REQUIRED ACTION: Whenever the word "road" shows up in a line of the data, copy that line.

Saved entries

● ● ●

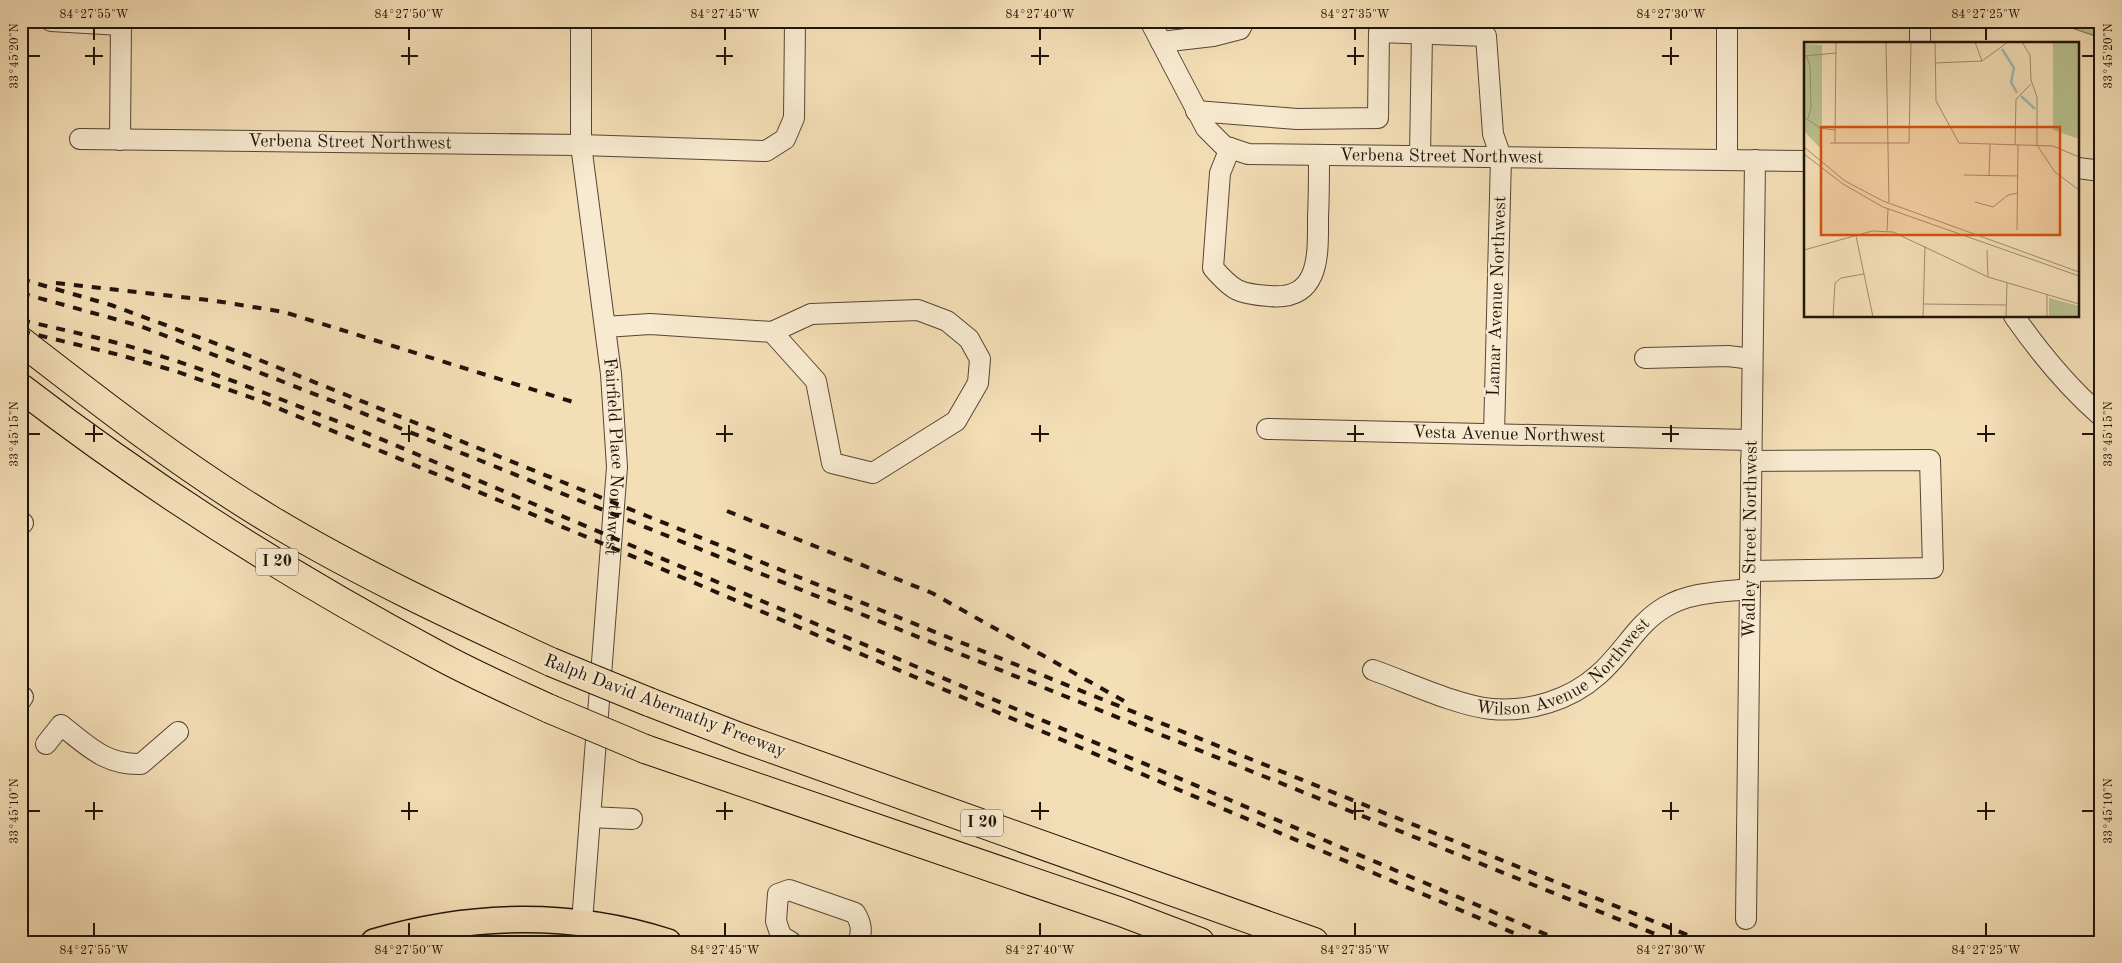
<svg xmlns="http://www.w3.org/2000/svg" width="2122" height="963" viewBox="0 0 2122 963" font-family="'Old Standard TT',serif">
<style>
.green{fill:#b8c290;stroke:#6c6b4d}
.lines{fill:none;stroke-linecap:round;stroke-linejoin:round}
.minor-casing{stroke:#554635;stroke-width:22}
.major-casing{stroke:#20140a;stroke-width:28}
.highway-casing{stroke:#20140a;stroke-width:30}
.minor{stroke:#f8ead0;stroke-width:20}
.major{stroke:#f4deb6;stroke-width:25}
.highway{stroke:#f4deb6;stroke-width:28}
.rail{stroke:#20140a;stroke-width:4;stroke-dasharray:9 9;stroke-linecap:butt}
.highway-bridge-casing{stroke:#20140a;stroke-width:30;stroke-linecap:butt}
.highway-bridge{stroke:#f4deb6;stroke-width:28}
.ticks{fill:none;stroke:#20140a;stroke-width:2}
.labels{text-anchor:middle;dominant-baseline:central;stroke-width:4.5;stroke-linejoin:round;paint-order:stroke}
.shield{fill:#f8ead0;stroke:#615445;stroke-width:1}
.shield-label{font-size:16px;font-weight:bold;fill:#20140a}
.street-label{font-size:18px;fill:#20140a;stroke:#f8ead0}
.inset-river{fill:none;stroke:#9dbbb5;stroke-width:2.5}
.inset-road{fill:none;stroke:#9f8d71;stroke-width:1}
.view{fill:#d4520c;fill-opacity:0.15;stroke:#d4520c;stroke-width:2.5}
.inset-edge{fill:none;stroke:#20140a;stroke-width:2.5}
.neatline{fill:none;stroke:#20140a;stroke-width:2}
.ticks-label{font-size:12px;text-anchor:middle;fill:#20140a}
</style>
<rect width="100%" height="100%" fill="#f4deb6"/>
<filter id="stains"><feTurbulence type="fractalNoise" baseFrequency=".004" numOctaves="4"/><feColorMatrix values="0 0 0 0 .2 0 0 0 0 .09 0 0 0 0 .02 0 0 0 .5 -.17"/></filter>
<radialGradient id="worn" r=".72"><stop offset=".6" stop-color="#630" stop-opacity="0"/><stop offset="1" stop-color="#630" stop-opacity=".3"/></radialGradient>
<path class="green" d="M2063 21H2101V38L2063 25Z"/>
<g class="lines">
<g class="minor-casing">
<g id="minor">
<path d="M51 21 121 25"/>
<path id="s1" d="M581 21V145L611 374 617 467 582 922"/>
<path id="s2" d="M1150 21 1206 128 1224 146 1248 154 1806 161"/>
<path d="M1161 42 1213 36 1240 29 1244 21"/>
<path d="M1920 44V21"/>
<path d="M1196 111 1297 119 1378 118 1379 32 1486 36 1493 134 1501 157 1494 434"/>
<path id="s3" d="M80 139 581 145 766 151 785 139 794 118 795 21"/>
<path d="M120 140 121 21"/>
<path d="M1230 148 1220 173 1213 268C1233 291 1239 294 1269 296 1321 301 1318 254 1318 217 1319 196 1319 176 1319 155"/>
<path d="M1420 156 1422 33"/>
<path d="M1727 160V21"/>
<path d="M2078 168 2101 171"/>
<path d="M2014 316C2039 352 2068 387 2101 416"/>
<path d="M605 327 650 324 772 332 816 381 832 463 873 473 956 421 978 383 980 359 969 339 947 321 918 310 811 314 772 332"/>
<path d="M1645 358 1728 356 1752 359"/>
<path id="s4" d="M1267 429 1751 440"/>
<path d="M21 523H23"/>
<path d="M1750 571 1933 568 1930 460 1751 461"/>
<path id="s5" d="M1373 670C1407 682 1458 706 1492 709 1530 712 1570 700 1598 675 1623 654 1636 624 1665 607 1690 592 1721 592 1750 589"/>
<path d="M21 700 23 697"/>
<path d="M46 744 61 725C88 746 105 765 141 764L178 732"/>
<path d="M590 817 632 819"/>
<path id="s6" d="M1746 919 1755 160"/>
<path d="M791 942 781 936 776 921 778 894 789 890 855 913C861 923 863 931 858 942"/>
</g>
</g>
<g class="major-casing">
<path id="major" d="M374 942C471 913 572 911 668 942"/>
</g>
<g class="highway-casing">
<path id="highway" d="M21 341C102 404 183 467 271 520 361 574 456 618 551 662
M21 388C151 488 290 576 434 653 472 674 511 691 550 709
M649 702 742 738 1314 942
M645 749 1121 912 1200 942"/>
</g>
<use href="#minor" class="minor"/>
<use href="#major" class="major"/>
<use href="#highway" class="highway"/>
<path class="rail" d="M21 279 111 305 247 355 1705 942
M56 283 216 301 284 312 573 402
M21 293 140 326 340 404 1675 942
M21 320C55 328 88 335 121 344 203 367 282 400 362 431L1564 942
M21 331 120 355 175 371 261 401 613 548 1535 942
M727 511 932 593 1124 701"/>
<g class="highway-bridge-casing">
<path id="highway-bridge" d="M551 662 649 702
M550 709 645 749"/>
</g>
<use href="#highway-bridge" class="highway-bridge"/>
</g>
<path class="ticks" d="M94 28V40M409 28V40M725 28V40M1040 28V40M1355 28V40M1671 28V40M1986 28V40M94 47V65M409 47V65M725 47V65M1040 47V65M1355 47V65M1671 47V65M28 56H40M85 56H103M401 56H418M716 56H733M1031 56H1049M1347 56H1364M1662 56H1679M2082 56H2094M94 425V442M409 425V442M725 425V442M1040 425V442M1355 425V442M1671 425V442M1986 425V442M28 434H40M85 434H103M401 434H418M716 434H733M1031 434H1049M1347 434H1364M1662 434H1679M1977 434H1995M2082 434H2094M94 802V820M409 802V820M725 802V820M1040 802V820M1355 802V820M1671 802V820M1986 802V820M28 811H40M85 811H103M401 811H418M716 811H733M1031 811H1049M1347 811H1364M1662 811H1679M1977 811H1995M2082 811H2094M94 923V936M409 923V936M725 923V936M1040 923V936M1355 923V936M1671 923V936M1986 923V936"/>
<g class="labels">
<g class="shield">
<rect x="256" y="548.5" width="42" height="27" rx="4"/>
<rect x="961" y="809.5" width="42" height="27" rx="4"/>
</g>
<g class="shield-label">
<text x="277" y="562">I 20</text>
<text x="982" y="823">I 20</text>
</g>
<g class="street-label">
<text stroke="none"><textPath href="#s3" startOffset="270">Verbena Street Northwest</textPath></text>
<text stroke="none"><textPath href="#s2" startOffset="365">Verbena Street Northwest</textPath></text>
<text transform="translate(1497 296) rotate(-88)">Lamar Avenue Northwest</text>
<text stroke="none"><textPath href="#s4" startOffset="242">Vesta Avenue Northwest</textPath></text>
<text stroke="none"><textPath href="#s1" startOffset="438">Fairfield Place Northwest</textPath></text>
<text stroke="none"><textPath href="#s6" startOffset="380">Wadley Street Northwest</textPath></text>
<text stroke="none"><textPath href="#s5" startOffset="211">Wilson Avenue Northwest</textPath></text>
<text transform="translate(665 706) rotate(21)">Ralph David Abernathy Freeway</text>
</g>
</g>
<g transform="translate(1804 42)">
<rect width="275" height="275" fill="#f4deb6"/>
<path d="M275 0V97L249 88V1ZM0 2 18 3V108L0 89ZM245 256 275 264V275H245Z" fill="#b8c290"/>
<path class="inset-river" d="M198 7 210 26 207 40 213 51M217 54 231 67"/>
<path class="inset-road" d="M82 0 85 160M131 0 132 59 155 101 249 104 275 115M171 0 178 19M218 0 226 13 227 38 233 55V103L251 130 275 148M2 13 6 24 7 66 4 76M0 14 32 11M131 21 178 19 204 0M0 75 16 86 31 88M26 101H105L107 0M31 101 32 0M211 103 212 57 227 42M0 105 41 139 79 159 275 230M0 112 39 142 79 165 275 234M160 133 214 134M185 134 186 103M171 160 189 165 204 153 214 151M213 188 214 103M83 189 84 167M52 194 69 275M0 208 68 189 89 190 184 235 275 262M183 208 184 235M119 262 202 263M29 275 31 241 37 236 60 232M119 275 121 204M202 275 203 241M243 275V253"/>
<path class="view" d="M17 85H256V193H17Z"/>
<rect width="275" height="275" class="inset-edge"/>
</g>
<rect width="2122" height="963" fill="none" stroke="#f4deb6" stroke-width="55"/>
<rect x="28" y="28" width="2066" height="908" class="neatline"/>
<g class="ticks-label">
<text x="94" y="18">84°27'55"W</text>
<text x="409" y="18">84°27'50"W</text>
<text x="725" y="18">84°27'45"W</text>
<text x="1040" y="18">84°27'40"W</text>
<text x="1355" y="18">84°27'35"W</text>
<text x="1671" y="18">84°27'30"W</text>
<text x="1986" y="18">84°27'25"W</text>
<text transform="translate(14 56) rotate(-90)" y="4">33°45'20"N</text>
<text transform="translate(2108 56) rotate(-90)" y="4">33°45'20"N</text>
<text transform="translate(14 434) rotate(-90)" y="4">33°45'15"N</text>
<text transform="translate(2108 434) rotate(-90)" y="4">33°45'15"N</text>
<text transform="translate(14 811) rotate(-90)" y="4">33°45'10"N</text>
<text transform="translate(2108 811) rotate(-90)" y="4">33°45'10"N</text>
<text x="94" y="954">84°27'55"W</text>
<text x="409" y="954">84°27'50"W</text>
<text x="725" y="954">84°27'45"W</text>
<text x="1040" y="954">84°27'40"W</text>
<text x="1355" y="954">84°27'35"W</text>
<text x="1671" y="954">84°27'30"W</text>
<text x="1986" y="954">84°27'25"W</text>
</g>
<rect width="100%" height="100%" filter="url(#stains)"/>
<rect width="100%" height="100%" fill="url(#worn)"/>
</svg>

● ● ●

OUTPUT BELOW:
.inset-road{fill:none;stroke:#9f8d71;stroke-width:1}
<path class="inset-road" d="M82 0 85 160M131 0 132 59 155 101 249 104 275 115M171 0 178 19M218 0 226 13 227 38 233 55V103L251 130 275 148M2 13 6 24 7 66 4 76M0 14 32 11M131 21 178 19 204 0M0 75 16 86 31 88M26 101H105L107 0M31 101 32 0M211 103 212 57 227 42M0 105 41 139 79 159 275 230M0 112 39 142 79 165 275 234M160 133 214 134M185 134 186 103M171 160 189 165 204 153 214 151M213 188 214 103M83 189 84 167M52 194 69 275M0 208 68 189 89 190 184 235 275 262M183 208 184 235M119 262 202 263M29 275 31 241 37 236 60 232M119 275 121 204M202 275 203 241M243 275V253"/>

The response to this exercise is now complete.